Exercise directions: Extend the methods passage below, on flow cytometry and serum cytokine measurement in samples from SLE patients and controls, starting right after its final sentence.

(Passage)

Peripheral blood samples from SLE patients and controls were collected in ethylene diamine tetra-acetic acid (EDTA)containing tubes as anticoagulant. BLyS-FITC (eBiosciences) and IFNRA1-PE (R&D Systems) expression was simultaneously quantified on monocytes, B cells, and neutrophils. Monocytes and B cells were identified by expression of CD14-APC-Cy7 (BioLegend), or CD19-CF-Blue (Immunostep), respectively, while neutrophils were identified according to their distinctive forward and side-scatter signals, as previously described (2) . To quantify activated CD4 + T-cell subsets (no-Treg CD25 + ), blood samples were stained with anti-CD4-APC-Cy7, anti-CD25-FITC, and anti-CD127-PE-Cy7 antibodies (all from eBiosciences). Afterward, blood samples were lysed with 2 ml of BD Lysing Solution (BD Biosciences) for 5 min and washed twice with PBS. Then, cells were fixed, permeabilized and intracellularly stained with anti-FOXP3-PE (Foxp3/transcription factor staining buffer set; eBiosciences) to determine the Treg population. The amount of Treg cells was subtracted from the total CD25 + CD4 + to obtain activated CD4 + T-lymphocytes. Circulating senescent T-cells (CD4 + CD28 null ) were identified by staining with anti-CD3-PerCP-Cy5.5 (Tonbo Biosciences), anti-CD4-Pacific-Blue (Immunostep), anti-CD25-PE (Immunostep), and anti-CD28-APC-Cy7 (BD Biosciences) antibodies. Isotype fluorochromematched control antibodies (eBioscence, USA) were used as negative controls for the cytometry analysis. Cells were stained for 30 min at 4 • C with the appropriate monoclonal antibody, washed twice and re-suspended in PBS. Acquisition of 30,000-200,000 events/tube was performed using a FACS Canto II flow cytometer (BD). The analysis was based on cells located the area of dots termed "the living region" which was defined using forward and side scatter. Samples were subsequently analyzed using FlowJo software (Scripps Research Institute). Results were expressed as the percentage of positive cells or MFI.

Serum samples from patients and controls were maintained at −80 • C until cytokine determinations. IFNα, IL-17A, IL-10, IL-6, CCL3 (MIP-1α), and CCL5 (RANTES) concentrations were quantified by Cytometric Bead Arrays Flex Set by using a FACS Canto II flow cytometer (BD) and following the manufacturer's instructions. For IL-10 and IL-6, an Enhanced Sensitivity Flex Set was used. Finally, ELISA kits were used for the quantification of TNFα, CCL2 (MCP-1), CXCL10 (IP-10) (Mini kit, PeproTech), IFNγ (OptEIA kit, BD) and BLyS (Human BAFF Instant ELISA, eBioscience) following the manufacturer's instructions. The lower limits of detection were 1.25 pg/ml for IFNα, 0.30 pg/ml for IL-17A, 0.014 pg/ml for IL-10 and IL-6, 0.20 pg/ml for CCL3, 0.002 pg/ml for CCL5, 3.90 pg/ml for TNFα, 8.00 pg/ml for CCL2, 16.00 pg/ml for CXCL10, 0.58 pg/ml for IFNγ, and 0.13 ng/ml for BLyS.

(End Passage)
(Dataset excerpts)

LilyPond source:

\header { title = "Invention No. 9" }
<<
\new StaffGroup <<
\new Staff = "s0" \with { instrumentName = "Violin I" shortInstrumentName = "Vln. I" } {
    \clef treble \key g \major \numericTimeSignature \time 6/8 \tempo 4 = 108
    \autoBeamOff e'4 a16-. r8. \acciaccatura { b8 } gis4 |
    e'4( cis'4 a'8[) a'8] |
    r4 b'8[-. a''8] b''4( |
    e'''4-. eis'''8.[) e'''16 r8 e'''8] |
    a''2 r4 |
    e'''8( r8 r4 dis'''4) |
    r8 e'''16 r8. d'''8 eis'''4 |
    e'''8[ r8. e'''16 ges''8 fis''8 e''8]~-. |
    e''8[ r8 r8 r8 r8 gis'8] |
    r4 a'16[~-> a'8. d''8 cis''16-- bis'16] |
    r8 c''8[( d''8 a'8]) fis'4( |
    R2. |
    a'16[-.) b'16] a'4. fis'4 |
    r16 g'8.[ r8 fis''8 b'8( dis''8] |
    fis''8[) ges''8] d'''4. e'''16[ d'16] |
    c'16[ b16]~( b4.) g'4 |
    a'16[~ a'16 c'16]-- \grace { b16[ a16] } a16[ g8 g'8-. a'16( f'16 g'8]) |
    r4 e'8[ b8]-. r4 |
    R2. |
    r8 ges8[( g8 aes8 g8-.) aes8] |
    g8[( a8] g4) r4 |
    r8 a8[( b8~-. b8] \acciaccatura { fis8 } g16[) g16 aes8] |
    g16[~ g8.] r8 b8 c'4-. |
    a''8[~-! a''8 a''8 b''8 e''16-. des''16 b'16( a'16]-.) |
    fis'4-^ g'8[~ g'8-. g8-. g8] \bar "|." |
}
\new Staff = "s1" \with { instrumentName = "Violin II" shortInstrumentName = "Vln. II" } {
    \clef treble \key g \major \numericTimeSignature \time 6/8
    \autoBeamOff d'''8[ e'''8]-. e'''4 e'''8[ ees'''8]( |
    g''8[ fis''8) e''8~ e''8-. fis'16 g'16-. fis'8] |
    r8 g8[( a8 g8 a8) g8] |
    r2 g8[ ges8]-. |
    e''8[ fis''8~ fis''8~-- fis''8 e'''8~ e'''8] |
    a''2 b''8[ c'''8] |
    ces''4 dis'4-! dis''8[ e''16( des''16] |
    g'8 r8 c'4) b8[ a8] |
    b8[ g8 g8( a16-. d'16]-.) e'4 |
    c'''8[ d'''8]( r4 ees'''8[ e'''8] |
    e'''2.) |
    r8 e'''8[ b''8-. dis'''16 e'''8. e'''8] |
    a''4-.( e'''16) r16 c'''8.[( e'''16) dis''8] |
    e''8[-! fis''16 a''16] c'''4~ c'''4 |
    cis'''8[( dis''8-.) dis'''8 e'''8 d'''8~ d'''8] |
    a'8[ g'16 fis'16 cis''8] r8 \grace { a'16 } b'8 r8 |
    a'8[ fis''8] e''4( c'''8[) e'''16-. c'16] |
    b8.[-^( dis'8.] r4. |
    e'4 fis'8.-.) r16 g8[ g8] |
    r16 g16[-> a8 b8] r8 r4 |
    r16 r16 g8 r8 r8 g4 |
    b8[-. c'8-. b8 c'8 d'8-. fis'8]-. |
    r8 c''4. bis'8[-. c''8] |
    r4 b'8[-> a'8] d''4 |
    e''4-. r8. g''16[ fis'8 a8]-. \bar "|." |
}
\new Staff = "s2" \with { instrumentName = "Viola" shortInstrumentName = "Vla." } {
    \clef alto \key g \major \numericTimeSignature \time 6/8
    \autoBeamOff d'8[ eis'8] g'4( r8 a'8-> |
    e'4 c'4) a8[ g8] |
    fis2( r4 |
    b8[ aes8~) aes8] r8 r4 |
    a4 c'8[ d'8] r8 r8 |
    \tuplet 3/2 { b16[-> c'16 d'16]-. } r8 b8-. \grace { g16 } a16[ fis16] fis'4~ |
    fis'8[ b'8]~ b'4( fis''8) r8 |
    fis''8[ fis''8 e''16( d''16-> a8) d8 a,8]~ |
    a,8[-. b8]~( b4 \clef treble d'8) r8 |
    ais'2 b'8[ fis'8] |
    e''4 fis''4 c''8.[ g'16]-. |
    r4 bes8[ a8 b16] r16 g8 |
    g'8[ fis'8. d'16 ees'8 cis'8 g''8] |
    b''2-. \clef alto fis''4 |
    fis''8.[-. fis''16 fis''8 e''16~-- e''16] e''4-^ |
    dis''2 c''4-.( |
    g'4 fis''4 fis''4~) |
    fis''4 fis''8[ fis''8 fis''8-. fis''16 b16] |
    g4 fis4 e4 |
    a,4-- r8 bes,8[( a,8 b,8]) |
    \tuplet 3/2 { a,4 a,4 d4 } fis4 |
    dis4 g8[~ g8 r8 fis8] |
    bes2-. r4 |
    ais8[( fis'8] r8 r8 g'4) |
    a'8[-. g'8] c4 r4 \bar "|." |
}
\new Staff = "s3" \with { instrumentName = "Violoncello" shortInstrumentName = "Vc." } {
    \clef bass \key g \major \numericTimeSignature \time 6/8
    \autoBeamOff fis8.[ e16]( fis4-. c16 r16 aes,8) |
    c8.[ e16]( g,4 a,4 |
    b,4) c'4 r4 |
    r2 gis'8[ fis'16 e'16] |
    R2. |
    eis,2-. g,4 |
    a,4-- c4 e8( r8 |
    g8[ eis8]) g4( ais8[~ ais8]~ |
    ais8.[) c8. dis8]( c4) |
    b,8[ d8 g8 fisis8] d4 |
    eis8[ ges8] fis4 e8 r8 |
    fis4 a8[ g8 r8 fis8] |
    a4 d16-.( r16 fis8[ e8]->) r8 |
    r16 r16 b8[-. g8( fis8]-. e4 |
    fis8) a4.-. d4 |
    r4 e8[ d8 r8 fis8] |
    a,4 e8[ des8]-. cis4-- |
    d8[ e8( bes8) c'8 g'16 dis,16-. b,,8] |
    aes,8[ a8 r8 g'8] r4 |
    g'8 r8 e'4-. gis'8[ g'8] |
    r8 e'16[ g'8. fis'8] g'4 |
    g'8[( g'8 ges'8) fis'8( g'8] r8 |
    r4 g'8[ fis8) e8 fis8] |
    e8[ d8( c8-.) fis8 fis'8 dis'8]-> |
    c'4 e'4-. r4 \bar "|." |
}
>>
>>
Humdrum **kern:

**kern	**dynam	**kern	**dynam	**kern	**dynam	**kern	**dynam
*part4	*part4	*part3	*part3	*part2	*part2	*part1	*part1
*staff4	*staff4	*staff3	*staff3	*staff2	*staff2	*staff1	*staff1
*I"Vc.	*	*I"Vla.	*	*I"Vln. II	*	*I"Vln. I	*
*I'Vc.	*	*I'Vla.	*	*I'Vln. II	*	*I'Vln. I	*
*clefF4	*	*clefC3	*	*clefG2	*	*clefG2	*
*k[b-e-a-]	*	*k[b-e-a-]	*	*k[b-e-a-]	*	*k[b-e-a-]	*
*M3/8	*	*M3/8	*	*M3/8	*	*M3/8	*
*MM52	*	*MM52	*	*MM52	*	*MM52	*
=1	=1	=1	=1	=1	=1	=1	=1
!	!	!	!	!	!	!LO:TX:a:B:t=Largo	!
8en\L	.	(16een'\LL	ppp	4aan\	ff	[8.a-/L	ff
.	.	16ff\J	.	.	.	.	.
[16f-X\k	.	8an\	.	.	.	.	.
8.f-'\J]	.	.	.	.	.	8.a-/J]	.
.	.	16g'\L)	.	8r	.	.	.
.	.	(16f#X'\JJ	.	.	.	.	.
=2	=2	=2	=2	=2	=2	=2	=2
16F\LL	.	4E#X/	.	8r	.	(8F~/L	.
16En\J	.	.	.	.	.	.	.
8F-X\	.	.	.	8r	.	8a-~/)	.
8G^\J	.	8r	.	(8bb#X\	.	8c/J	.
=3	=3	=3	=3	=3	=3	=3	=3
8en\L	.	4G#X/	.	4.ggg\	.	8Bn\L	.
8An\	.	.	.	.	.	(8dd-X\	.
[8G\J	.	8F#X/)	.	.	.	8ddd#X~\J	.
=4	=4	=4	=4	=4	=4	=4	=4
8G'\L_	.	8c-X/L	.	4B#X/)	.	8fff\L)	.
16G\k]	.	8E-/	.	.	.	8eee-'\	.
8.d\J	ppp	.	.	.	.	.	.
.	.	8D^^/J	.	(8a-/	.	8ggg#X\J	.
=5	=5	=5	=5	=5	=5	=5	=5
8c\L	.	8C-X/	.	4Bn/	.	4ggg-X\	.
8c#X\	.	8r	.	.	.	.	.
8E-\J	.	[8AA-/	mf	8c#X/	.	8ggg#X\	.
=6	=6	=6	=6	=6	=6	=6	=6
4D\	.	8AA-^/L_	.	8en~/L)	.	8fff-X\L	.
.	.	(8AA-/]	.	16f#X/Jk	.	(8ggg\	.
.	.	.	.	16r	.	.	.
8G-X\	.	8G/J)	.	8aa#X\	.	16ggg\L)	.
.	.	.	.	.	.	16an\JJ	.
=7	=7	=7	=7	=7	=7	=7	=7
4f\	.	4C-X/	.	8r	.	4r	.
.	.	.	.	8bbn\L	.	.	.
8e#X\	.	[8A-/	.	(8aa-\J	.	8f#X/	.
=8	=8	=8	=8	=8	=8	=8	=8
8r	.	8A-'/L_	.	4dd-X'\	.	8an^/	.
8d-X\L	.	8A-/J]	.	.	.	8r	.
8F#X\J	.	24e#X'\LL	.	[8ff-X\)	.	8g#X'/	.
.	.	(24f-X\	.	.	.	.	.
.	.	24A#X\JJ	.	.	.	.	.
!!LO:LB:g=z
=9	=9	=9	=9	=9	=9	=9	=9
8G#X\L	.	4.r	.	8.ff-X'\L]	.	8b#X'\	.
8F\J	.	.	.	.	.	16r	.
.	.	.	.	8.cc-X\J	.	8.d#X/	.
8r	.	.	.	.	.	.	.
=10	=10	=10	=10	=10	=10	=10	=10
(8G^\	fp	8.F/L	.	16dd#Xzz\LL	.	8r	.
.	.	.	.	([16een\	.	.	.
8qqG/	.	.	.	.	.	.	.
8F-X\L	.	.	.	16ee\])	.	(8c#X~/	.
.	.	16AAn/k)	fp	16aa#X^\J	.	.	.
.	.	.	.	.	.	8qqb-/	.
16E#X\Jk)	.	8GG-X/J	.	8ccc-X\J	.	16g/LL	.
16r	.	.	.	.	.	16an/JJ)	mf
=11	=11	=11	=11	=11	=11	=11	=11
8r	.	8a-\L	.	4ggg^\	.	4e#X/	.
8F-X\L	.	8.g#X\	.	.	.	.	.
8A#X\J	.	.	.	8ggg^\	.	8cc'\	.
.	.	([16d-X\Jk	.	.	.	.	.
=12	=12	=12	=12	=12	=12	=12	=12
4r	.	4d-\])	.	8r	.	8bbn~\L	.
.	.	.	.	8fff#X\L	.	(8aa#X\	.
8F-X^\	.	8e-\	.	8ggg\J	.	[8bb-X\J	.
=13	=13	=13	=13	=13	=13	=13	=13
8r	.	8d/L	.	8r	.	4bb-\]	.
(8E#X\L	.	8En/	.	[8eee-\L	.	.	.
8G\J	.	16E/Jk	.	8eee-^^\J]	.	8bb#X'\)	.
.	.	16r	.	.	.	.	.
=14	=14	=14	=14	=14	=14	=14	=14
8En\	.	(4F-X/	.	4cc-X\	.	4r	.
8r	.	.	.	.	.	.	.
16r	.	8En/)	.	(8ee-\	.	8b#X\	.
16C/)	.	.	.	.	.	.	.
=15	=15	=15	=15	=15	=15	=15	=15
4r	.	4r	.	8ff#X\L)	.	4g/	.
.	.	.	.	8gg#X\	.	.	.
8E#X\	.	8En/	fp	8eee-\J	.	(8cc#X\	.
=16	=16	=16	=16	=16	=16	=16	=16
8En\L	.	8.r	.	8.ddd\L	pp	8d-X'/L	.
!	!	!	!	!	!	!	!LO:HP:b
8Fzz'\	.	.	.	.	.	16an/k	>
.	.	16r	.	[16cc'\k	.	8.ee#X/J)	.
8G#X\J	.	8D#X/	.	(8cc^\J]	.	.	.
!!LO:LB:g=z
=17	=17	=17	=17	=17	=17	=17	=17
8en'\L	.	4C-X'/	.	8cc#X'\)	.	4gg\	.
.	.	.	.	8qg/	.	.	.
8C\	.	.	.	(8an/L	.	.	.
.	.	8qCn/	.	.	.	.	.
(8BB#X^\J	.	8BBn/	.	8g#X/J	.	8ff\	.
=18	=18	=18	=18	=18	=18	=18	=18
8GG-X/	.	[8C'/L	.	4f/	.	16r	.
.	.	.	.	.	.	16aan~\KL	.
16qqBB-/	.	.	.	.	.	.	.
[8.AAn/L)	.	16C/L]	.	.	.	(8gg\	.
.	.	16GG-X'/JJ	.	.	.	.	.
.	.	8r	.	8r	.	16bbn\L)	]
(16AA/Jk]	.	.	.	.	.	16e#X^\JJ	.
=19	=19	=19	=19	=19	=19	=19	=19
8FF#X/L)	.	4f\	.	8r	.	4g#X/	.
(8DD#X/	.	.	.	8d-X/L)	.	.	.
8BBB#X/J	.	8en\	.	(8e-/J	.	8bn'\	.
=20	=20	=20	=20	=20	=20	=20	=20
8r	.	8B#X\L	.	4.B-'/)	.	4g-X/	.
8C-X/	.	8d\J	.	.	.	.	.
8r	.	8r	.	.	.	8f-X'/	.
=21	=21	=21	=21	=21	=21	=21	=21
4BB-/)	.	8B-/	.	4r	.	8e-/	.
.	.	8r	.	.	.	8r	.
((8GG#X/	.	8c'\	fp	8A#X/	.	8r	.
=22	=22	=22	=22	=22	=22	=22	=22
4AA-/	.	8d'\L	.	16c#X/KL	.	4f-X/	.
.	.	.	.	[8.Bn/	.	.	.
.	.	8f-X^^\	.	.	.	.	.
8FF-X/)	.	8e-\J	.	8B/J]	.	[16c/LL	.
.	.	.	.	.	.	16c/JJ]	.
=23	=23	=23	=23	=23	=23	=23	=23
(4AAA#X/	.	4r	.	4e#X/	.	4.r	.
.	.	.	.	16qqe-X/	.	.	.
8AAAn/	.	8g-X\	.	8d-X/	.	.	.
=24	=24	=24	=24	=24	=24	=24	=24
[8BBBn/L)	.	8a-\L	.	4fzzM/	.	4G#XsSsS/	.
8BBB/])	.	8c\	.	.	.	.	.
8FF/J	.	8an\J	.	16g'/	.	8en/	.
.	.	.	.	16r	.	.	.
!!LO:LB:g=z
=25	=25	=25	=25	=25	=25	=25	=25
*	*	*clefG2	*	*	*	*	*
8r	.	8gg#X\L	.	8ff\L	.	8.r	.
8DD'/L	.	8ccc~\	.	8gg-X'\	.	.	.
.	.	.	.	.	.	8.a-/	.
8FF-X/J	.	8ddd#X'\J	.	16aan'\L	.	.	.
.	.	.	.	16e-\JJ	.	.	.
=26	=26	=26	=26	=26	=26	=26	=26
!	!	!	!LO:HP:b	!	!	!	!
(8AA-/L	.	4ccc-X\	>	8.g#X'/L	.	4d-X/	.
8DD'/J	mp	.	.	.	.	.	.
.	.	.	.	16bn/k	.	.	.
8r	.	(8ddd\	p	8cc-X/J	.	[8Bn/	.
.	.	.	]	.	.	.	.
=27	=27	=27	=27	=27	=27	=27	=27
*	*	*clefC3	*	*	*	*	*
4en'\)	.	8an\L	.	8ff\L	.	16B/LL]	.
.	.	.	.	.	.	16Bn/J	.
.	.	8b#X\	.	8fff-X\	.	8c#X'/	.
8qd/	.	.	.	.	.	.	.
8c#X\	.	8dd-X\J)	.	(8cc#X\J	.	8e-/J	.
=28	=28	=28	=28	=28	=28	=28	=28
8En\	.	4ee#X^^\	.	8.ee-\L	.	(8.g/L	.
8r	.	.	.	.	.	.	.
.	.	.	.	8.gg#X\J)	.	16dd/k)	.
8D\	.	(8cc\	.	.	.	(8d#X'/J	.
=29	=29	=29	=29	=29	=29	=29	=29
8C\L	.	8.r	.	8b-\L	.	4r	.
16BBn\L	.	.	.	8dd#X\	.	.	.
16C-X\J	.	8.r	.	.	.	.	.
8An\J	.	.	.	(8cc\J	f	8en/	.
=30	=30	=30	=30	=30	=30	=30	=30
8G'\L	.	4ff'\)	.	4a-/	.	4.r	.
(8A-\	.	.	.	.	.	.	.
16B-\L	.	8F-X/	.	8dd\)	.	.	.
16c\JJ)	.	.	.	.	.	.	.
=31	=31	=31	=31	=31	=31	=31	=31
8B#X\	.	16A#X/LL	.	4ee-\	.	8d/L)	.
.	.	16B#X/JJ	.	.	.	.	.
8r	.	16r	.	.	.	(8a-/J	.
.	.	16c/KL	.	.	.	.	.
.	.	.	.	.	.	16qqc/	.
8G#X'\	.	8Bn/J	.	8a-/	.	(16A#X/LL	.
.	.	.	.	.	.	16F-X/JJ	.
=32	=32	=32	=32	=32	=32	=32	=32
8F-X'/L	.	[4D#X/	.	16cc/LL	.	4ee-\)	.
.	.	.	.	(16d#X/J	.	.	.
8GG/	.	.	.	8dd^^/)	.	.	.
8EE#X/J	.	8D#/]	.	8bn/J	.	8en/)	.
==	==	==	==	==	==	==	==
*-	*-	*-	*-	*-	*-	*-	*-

(End Dataset excerpts)

Written answer:
Blood samples were immediately mixed with RNA Stabilization Reagent for Blood/Bone Marrow (Roche) and stored at −20 • C. Next, samples were thawed at RT and mRNA was isolated using the mRNA Isolation Kit for Blood/Bone Marrow (Roche) and following the manufacturer's instructions. Reverse transcription was performed using a High-Capacity cDNA Reverse Transcription Kit (Applied Biosystems). Gene expression was evaluated in 73 SLE patients and 24 C by Real-Time PCR with pre-designed TaqMan Gene Expression Assays (Applied Biosystems, Germany) for the following interferon regulated genes (IRGs): IFI44 (interferon-induced protein 44, reference Hs00197427_m1), IFI44L (interferon induced protein 44 like, reference Hs00915292_m1), MX1 (MX dynamin like GTPase 1, reference Hs00895608_m1), and IFI6 (interferon-alpha inducible protein 6, reference Hs00242571_m1). Reactions were performed in TaqMan Gene Expression Master Mix (Applied Biosystems). Real-Time quantitative PCR was performed in an ABI Prism HT7900 instrument (Applied Biosystems) and Ct values were analyzed with the software SDS 2.3. All samples were assayed by triplicate and the average was used. Expression level was evaluated by the 2 − Ct method, using the GAPDH gene expression (glyceraldehyde-3-phosphate dehydrogenase, reference Hs99999905_m1) as housekeeping to normalize Ct values. The expression levels were log-transformed and individual Z-scores were calculated for each gene from the distribution observed in the whole population. All Z-scores were used to determine the composite IFN-score.

Variables were summarized as median (interquartile range, IQR) unless otherwise stated. The Kolmogorov-Smirnov test was used to assess the normal distribution of the data. Differences were assessed by Mann-Whitney U or T-tests as appropriated. Correlations were analyzed by Spearman's rank test and confirmed by multivariate regression analysis. A p < 0.05 was considered statistically significant. Data were analyzed using GraphPad Prism 8 software (GraphPad Software) and SPSS 24 statistical software package (SPSS Inc.).

Total exosomes (CD9 + -Ex) were elevated in serum from SLE patients compared to controls and a similar trend was observed in monocyte-derived exosomes (CD14 + -Ex), whereas no differences were found for those T-cell-derived (CD3 + -Ex) ( Figure 1A) . Exosome levels were not associated with demographic or clinical parameters, and no differences were detected between active (SLEDAI≥7) and non-active patients in any subset (all p > 0.05). The analysis of blood cellular subsets revealed higher levels of activated and senescent CD4 + lymphocytes (no-Treg CD25 + and CD28 null , respectively) in SLE patients compared to controls, whereas resting T-cells were decreased ( Figure 1B) and an increase was observed for FOXP3 + Treg cells [1.34 (0.80) vs. 0.91 (1.27); p = 0.010]. Also, the increased expression of IFNR1 and BLyS observed in monocytes, neutrophils, and B-cells from SLE, supports a higher activation status of these leukocyte subsets ( Figure 1C) .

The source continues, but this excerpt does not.